I've always said that anyone who had ever been in a situation in which civil authority broke down or was nonexistent would learn just what anarchism would mean, before the gangsters and organized criminals, the real life Übermenschen, not the fantasy kind, imposed an uncivil order.  I don't quite get how Emma didn't understand that for someone to be uber, a lot of other people had to be unter, it's as if she didn't know the first thing about people and society, something that seems to be a common trait among anarchists.

The more I read of her the more of a total flake she seems to me.   And her stuff, unedited, reads a lot more tedious than it might have seemed while she was raving it from a platform.  Compared to Lincoln or Fredrick Douglass, her words are wooden and absurd on the page, incoherent and more than just a bit condescending.  Odd for an anarchist, she was a raging snob and narcissist.

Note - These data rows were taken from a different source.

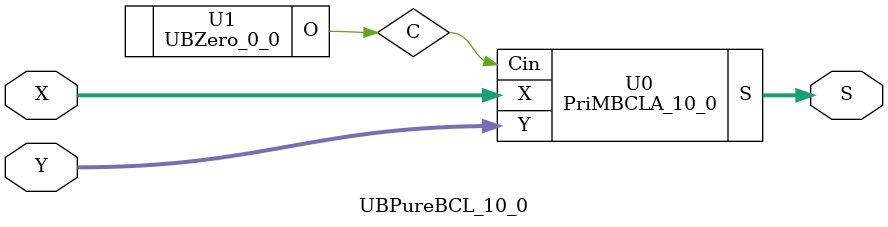
<source format=v>
/*----------------------------------------------------------------------------
  Copyright (c) 2021 Homma laboratory. All rights reserved.

  Top module: UBBCL_10_0_10_0

  Operand-1 length: 11
  Operand-2 length: 11
  Two-operand addition algorithm: Block carry look-ahead adder
----------------------------------------------------------------------------*/

module GPGenerator(Go, Po, A, B);
  output Go;
  output Po;
  input A;
  input B;
  assign Go = A & B;
  assign Po = A ^ B;
endmodule

module BCLAU_4(Go, Po, G, P, Cin);
  output Go;
  output Po;
  input Cin;
  input [3:0] G;
  input [3:0] P;
  assign Po = P[0] & P[1] & P[2] & P[3];
  assign Go = G[3] | ( P[3] & G[2] ) | ( P[3] & P[2] & G[1] ) | ( P[3] & P[2] & P[1] & G[0] );
endmodule

module BCLAlU_4(Go, Po, S, X, Y, Cin);
  output Go;
  output Po;
  output [3:0] S;
  input Cin;
  input [3:0] X;
  input [3:0] Y;
  wire [3:1] C;
  wire [3:0] G;
  wire [3:0] P;
  assign C[1] = G[0] | ( P[0] & Cin );
  assign C[2] = G[1] | ( P[1] & C[1] );
  assign C[3] = G[2] | ( P[2] & C[2] );
  assign S[0] = P[0] ^ Cin;
  assign S[1] = P[1] ^ C[1];
  assign S[2] = P[2] ^ C[2];
  assign S[3] = P[3] ^ C[3];
  GPGenerator U0 (G[0], P[0], X[0], Y[0]);
  GPGenerator U1 (G[1], P[1], X[1], Y[1]);
  GPGenerator U2 (G[2], P[2], X[2], Y[2]);
  GPGenerator U3 (G[3], P[3], X[3], Y[3]);
  BCLAU_4 U4 (Go, Po, G, P, Cin);
endmodule

module BCLAU_3(Go, Po, G, P, Cin);
  output Go;
  output Po;
  input Cin;
  input [2:0] G;
  input [2:0] P;
  assign Po = P[0] & P[1] & P[2];
  assign Go = G[2] | ( P[2] & G[1] ) | ( P[2] & P[1] & G[0] );
endmodule

module BCLAlU_3(Go, Po, S, X, Y, Cin);
  output Go;
  output Po;
  output [2:0] S;
  input Cin;
  input [2:0] X;
  input [2:0] Y;
  wire [2:1] C;
  wire [2:0] G;
  wire [2:0] P;
  assign C[1] = G[0] | ( P[0] & Cin );
  assign C[2] = G[1] | ( P[1] & C[1] );
  assign S[0] = P[0] ^ Cin;
  assign S[1] = P[1] ^ C[1];
  assign S[2] = P[2] ^ C[2];
  GPGenerator U0 (G[0], P[0], X[0], Y[0]);
  GPGenerator U1 (G[1], P[1], X[1], Y[1]);
  GPGenerator U2 (G[2], P[2], X[2], Y[2]);
  BCLAU_3 U3 (Go, Po, G, P, Cin);
endmodule

module PriMBCLA_10_0(S, X, Y, Cin);
  output [11:0] S;
  input Cin;
  input [10:0] X;
  input [10:0] Y;
  wire [2:0] C1;
  wire [2:0] G1;
  wire [2:0] P1;
  assign C1[0] = Cin;
  assign C1[1] = G1[0] | ( P1[0] & C1[0] );
  assign C1[2] = G1[1] | ( P1[1] & C1[1] );
  assign S[11] = G1[2] | ( P1[2] & C1[2] );
  BCLAlU_4 U0 (G1[0], P1[0], S[3:0], X[3:0], Y[3:0], C1[0]);
  BCLAlU_4 U1 (G1[1], P1[1], S[7:4], X[7:4], Y[7:4], C1[1]);
  BCLAlU_3 U2 (G1[2], P1[2], S[10:8], X[10:8], Y[10:8], C1[2]);
endmodule

module UBZero_0_0(O);
  output [0:0] O;
  assign O[0] = 0;
endmodule

module UBBCL_10_0_10_0 (S, X, Y);
  output [11:0] S;
  input [10:0] X;
  input [10:0] Y;
  UBPureBCL_10_0 U0 (S[11:0], X[10:0], Y[10:0]);
endmodule

module UBPureBCL_10_0 (S, X, Y);
  output [11:0] S;
  input [10:0] X;
  input [10:0] Y;
  wire C;
  PriMBCLA_10_0 U0 (S, X, Y, C);
  UBZero_0_0 U1 (C);
endmodule


</source>
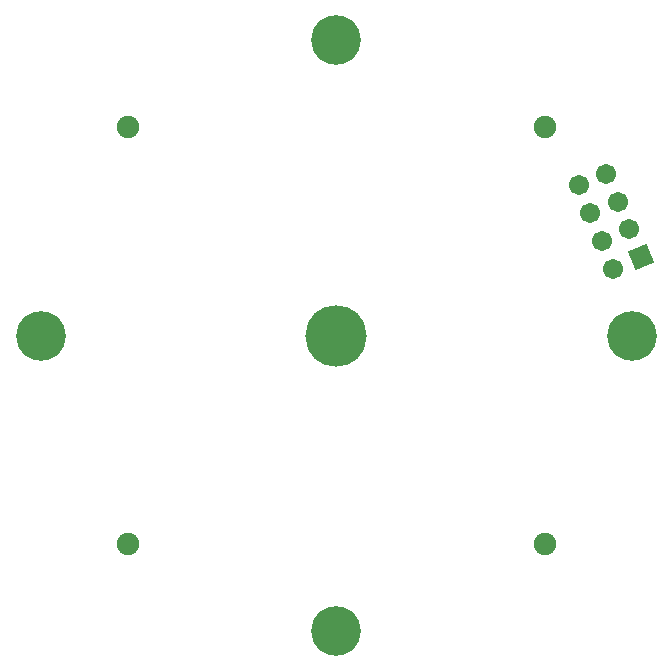
<source format=gbs>
%FSTAX23Y23*%
%MOIN*%
%SFA1B1*%

%IPPOS*%
%AMD28*
4,1,4,-0.018100,-0.043800,0.043800,-0.018100,0.018100,0.043800,-0.043800,0.018100,-0.018100,-0.043800,0.0*
%
%ADD27C,0.074930*%
G04~CAMADD=28~10~0.0~670.5~0.0~0.0~0.0~0.0~0~0.0~0.0~0.0~0.0~0~0.0~0.0~0.0~0.0~0~0.0~0.0~0.0~202.5~670.5~0.0*
%ADD28D28*%
%ADD29C,0.067060*%
%ADD30C,0.165480*%
%ADD31C,0.204850*%
%LNfront_end-1*%
%LPD*%
G54D27*
X03185Y0387D03*
X04576Y02479D03*
X03185D03*
X04576Y0387D03*
G54D28*
X04896Y03437D03*
G54D29*
X04803Y03398D03*
X04857Y03529D03*
X04765Y03491D03*
X04819Y03621D03*
X04727Y03583D03*
X04781Y03714D03*
X04689Y03676D03*
G54D30*
X02896Y03175D03*
X0388Y04159D03*
X04865Y03175D03*
X0388Y0219D03*
G54D31*
X0388Y03175D03*
M02*
</source>
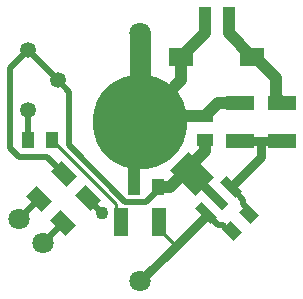
<source format=gtl>
%FSLAX25Y25*%
%MOIN*%
G70*
G01*
G75*
G04 Layer_Physical_Order=1*
G04 Layer_Color=255*
%ADD10C,0.01000*%
G04:AMPARAMS|DCode=11|XSize=31.5mil|YSize=98.43mil|CornerRadius=0mil|HoleSize=0mil|Usage=FLASHONLY|Rotation=45.000|XOffset=0mil|YOffset=0mil|HoleType=Round|Shape=Rectangle|*
%AMROTATEDRECTD11*
4,1,4,0.02366,-0.04593,-0.04593,0.02366,-0.02366,0.04593,0.04593,-0.02366,0.02366,-0.04593,0.0*
%
%ADD11ROTATEDRECTD11*%

G04:AMPARAMS|DCode=12|XSize=31.5mil|YSize=70.87mil|CornerRadius=0mil|HoleSize=0mil|Usage=FLASHONLY|Rotation=45.000|XOffset=0mil|YOffset=0mil|HoleType=Round|Shape=Rectangle|*
%AMROTATEDRECTD12*
4,1,4,0.01392,-0.03619,-0.03619,0.01392,-0.01392,0.03619,0.03619,-0.01392,0.01392,-0.03619,0.0*
%
%ADD12ROTATEDRECTD12*%

G04:AMPARAMS|DCode=13|XSize=86.61mil|YSize=118.11mil|CornerRadius=0mil|HoleSize=0mil|Usage=FLASHONLY|Rotation=45.000|XOffset=0mil|YOffset=0mil|HoleType=Round|Shape=Rectangle|*
%AMROTATEDRECTD13*
4,1,4,0.01114,-0.07238,-0.07238,0.01114,-0.01114,0.07238,0.07238,-0.01114,0.01114,-0.07238,0.0*
%
%ADD13ROTATEDRECTD13*%

%ADD14R,0.07874X0.06299*%
%ADD15R,0.03937X0.05512*%
G04:AMPARAMS|DCode=16|XSize=70.87mil|YSize=47.24mil|CornerRadius=0mil|HoleSize=0mil|Usage=FLASHONLY|Rotation=315.000|XOffset=0mil|YOffset=0mil|HoleType=Round|Shape=Rectangle|*
%AMROTATEDRECTD16*
4,1,4,-0.04176,0.00835,-0.00835,0.04176,0.04176,-0.00835,0.00835,-0.04176,-0.04176,0.00835,0.0*
%
%ADD16ROTATEDRECTD16*%

%ADD17R,0.04528X0.09449*%
G04:AMPARAMS|DCode=18|XSize=55.12mil|YSize=39.37mil|CornerRadius=0mil|HoleSize=0mil|Usage=FLASHONLY|Rotation=135.000|XOffset=0mil|YOffset=0mil|HoleType=Round|Shape=Rectangle|*
%AMROTATEDRECTD18*
4,1,4,0.03341,-0.00557,0.00557,-0.03341,-0.03341,0.00557,-0.00557,0.03341,0.03341,-0.00557,0.0*
%
%ADD18ROTATEDRECTD18*%

%ADD19R,0.05512X0.03937*%
%ADD20R,0.09449X0.04528*%
%ADD21C,0.01969*%
%ADD22C,0.03937*%
%ADD23C,0.07087*%
%ADD24C,0.00984*%
%ADD25C,0.02953*%
%ADD26C,0.07087*%
%ADD27C,0.31496*%
%ADD28C,0.05315*%
%ADD29C,0.04331*%
D10*
X12795Y0D02*
G03*
X12643Y1969I-12795J0D01*
G01*
D11*
X25094Y-25094D02*
D03*
D12*
X30244Y-21892D02*
D03*
X21892Y-30244D02*
D03*
D13*
X17438Y-17438D02*
D03*
D14*
X13780Y21654D02*
D03*
X37402D02*
D03*
D15*
X-29528Y-5906D02*
D03*
X-37402D02*
D03*
X-1969Y-21654D02*
D03*
X5906D02*
D03*
X21654Y35433D02*
D03*
X29528D02*
D03*
D16*
X-25352Y-17478D02*
D03*
X-33703Y-25829D02*
D03*
X-17478Y-25352D02*
D03*
X-25829Y-33703D02*
D03*
D17*
X6299Y-33465D02*
D03*
X-6299D02*
D03*
D18*
X30681Y-36248D02*
D03*
X36248Y-30681D02*
D03*
D19*
X21654Y1969D02*
D03*
Y-5906D02*
D03*
D20*
X33465Y6299D02*
D03*
Y-6299D02*
D03*
X47244Y6299D02*
D03*
Y-6299D02*
D03*
D21*
X34449Y-27559D02*
X36909Y-30020D01*
X-23622Y-7874D02*
X-4921Y-26575D01*
X-37402Y-5906D02*
Y3779D01*
X-31018Y-11811D02*
X-25352Y-17478D01*
X-4921Y-26575D02*
X1969D01*
X5906Y-22638D01*
X21892Y-30244D02*
X26097Y-34449D01*
X27559D01*
X29359Y-36248D01*
X30681D01*
X30244Y-21892D02*
X34449Y-26097D01*
Y-27559D02*
Y-26097D01*
X6299Y-30315D02*
X6693Y-29921D01*
X-40354Y-32480D02*
X-33703Y-25829D01*
X-32480Y-40354D02*
X-25829Y-33703D01*
X-17478Y-25829D02*
X-12795Y-30512D01*
X-17478Y-25829D02*
Y-25352D01*
X-23622Y-7874D02*
Y10000D01*
X-37402Y23779D02*
X-27402Y13780D01*
X-23622Y10000D01*
X-43307Y-8858D02*
X-40354Y-11811D01*
X-31018D01*
X-43307Y-8858D02*
Y17874D01*
X-37402Y23779D01*
D22*
X9843Y-21654D02*
X21654Y-9843D01*
X12643Y1969D02*
X21654D01*
X1969D02*
X12643D01*
X-1969Y-21654D02*
Y-1969D01*
X38386Y21654D02*
X45276Y14764D01*
Y8268D02*
Y14764D01*
Y8268D02*
X47244Y6299D01*
X8858Y8858D02*
X13780Y13780D01*
X1969Y1969D02*
X8858Y8858D01*
X5906Y-21654D02*
X9843D01*
X21654Y-9843D02*
Y-5906D01*
X-1969Y-1969D02*
X0Y0D01*
X1969Y1969D01*
X21654D02*
X25984Y6299D01*
X33465D01*
X37402Y21654D02*
X38386D01*
X29528Y29528D02*
Y35433D01*
Y29528D02*
X37402Y21654D01*
X13780D02*
X21654Y29528D01*
Y35433D01*
X13780Y13780D02*
Y21654D01*
D23*
X0Y12795D02*
Y29528D01*
Y0D02*
Y12795D01*
D24*
X-7874Y-31890D02*
X-6299Y-33465D01*
X-29528Y-5906D02*
X-7874Y-27559D01*
Y-31890D02*
Y-27559D01*
X5906Y-22638D02*
Y-21654D01*
X6299Y-35827D02*
Y-33465D01*
Y-35827D02*
X11811Y-41339D01*
X11811D01*
D25*
X21892Y-31257D02*
Y-30244D01*
X0Y-53150D02*
X11811Y-41339D01*
X21892Y-31257D01*
X30244Y-21892D02*
X40354Y-11782D01*
Y-6299D01*
X33465D02*
X40354D01*
X47244D01*
X31102D02*
X33465D01*
D26*
X0Y29528D02*
D03*
X-32480Y-40354D02*
D03*
X-40354Y-32480D02*
D03*
X0Y-53150D02*
D03*
D27*
Y0D02*
D03*
D28*
X-37402Y23779D02*
D03*
X-27402Y13780D02*
D03*
X-37402Y3779D02*
D03*
D29*
X8858Y-8858D02*
D03*
X-8858D02*
D03*
Y8858D02*
D03*
X8858D02*
D03*
X12795Y0D02*
D03*
X-12795D02*
D03*
X0Y-12795D02*
D03*
Y12795D02*
D03*
X-12795Y-30512D02*
D03*
M02*

</source>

UPDATE;  As to Goldman's devotion to Nietzsche and her anarchism, consider this passage from one of his major works which she refers to in that passage, Beyond Good and Evil:

On the other hand, the gregarious European man nowadays assumes an air as if he were the only kind of man that is allowable, he glorifies his qualities, such as public spirit, kindness, deference, industry, temperance, modesty, indulgence, sympathy, by virtue of which he is gentle, endurable, and useful to the herd, as the peculiarly human virtues. In cases, however, where it is believed that the leader and bell-wether cannot be dispensed with, attempt after attempt is made nowadays to replace commanders by the summing together of clever gregarious men all representative constitutions, for example, are of this origin. In spite of all, what a blessing, what a deliverance from a weight becoming unendurable, is the appearance of an absolute ruler for these gregarious Europeans—of this fact the effect of the appearance of Napoleon was the last great proof the history of the influence of Napoleon is almost the history of the higher happiness to which the entire century has attained in its worthiest individuals and periods.

I would refer you, as well, to #260 of that book for his developed ideas of "master" vs. "slave" morality.